Unruly Reveals The Science Behind Viral Video Sharing

Last week, online video technology consultants Unruly released “The Science of Sharing”, a white paper describing the best practices companies should observe when creating sharable viral videos. The white paper was released a couple of days after YouTube announced that they were making channel management easier.

To research and write the white paper, Unruly analysed statistical data gathered using Unruly ShareRank™, the company’s patented online video ranking software, based on views, shares and engagement. According to the white paper, which you can apply to have emailed to your inbox:

[ShareRank] is powered by a proprietary algorithm containing 100+ variables, trained from a data set of over 329 billion video views and 10,000+ consumer responses to predict the social impact of video content. 

Unruly measured the impact of 12 different commercials which were televised during Super Bowl XLVII and released online. To work out why each video was or was not successful, Unruly rated each on its content and the emotional response it evoked in the audience. The success of each advert was dependent on how often it was shared on social media networks.

Each video was marked on the strength of the psychological response it elicited in the viewer, as well as the strength of its social motivation: why people would want to share the video and how likely this was to happen. The two scorecards below, both from the white paper, show the exact categories considered and the scale to which videos could be considered sharable:

The two adverts which scored the highest, Budweiser’s “Brotherhood” and Ram’s “Farmer”, evoked strong emotional responses of warmth and happiness in the audience, who were motivated into sharing the video to spread this emotional experience and to get a reaction.
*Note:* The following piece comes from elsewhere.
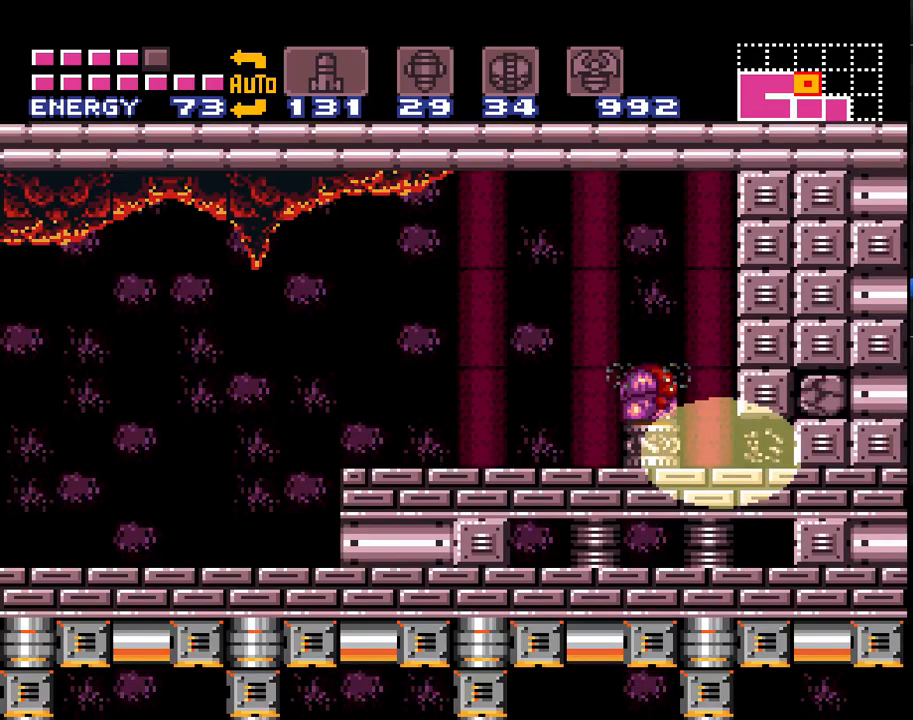
{"buttons": ["A", "B", "DPAD_RIGHT"], "events": [[50, "DPAD_DOWN", "down"], [100, "DPAD_DOWN", "up"], [233, "B", "down"], [233, "DPAD_RIGHT", "down"]]}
”Brotherhood” was the most successful ad overall, achieving an Unruly ShareRank
score of 7.9 and an impressive share rate of 18.6%. “Farmer” came second, with a ShareRank score of 7.3.
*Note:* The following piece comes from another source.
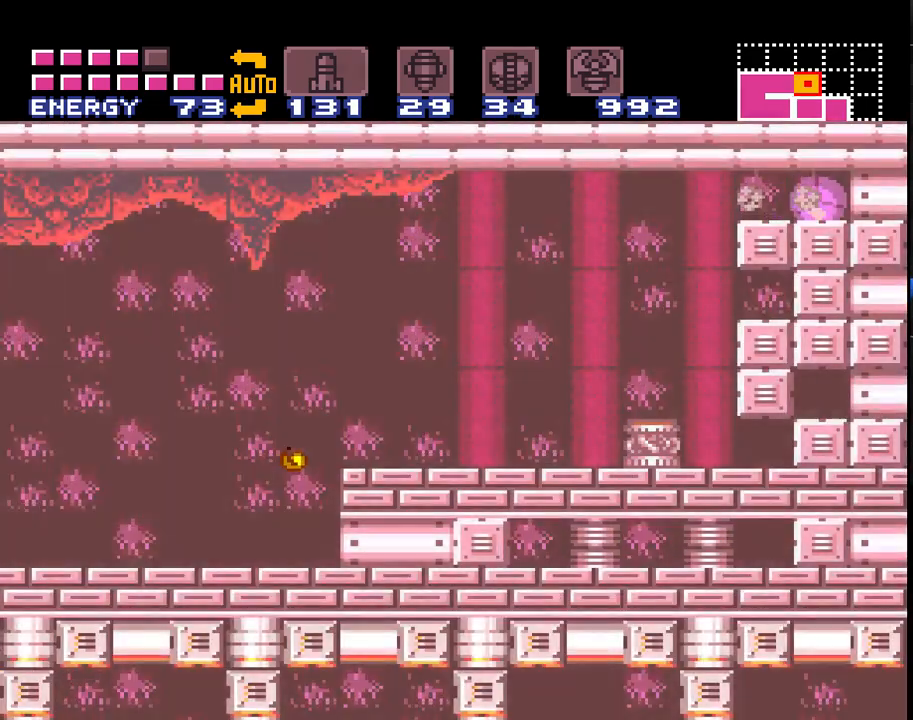
{"buttons": ["A", "DPAD_RIGHT"], "events": []}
In the white paper’s conclusion, Unruly draws attention to the fact that neither of the top ranked videos used humour to elicit a response, setting them apart from the majority of the Super Bowl commercials. Citing the data gathered during the study, Unruly advises companies to avoid humour as an emotional response, if possible, in order to “stand out”:
Hilarity is a fickle trigger – brands need to be exceptionally funny, or their content falls flat. We recommend brands move away from humor for future media events in order to be remembered and shared.
Viewers, Unruly says, need to feel an extremely strong, positive emotional response from a video if they are then going to share it with their friends. Videos which evoke emotions on the stronger end of the scale are three times more likely to be shared than videos that evoke weaker responses.

In other viral video news, YouTube has made channel management much easier, making it possible for users managing multiple channels using a Google+ account to create new ones from the same account.

In an announcement last week, Staff Software Engineer Brett Hobbs encouraged channel managers to take advantage of the new, useful feature. Of course, the feature won’t only benefit users: YouTube channel managers who haven’t got a Google+ account will create one, increasing the social networks membership figures.

Do you agree with the findings of Unruly’s white paper? What do you think makes videos more sharable?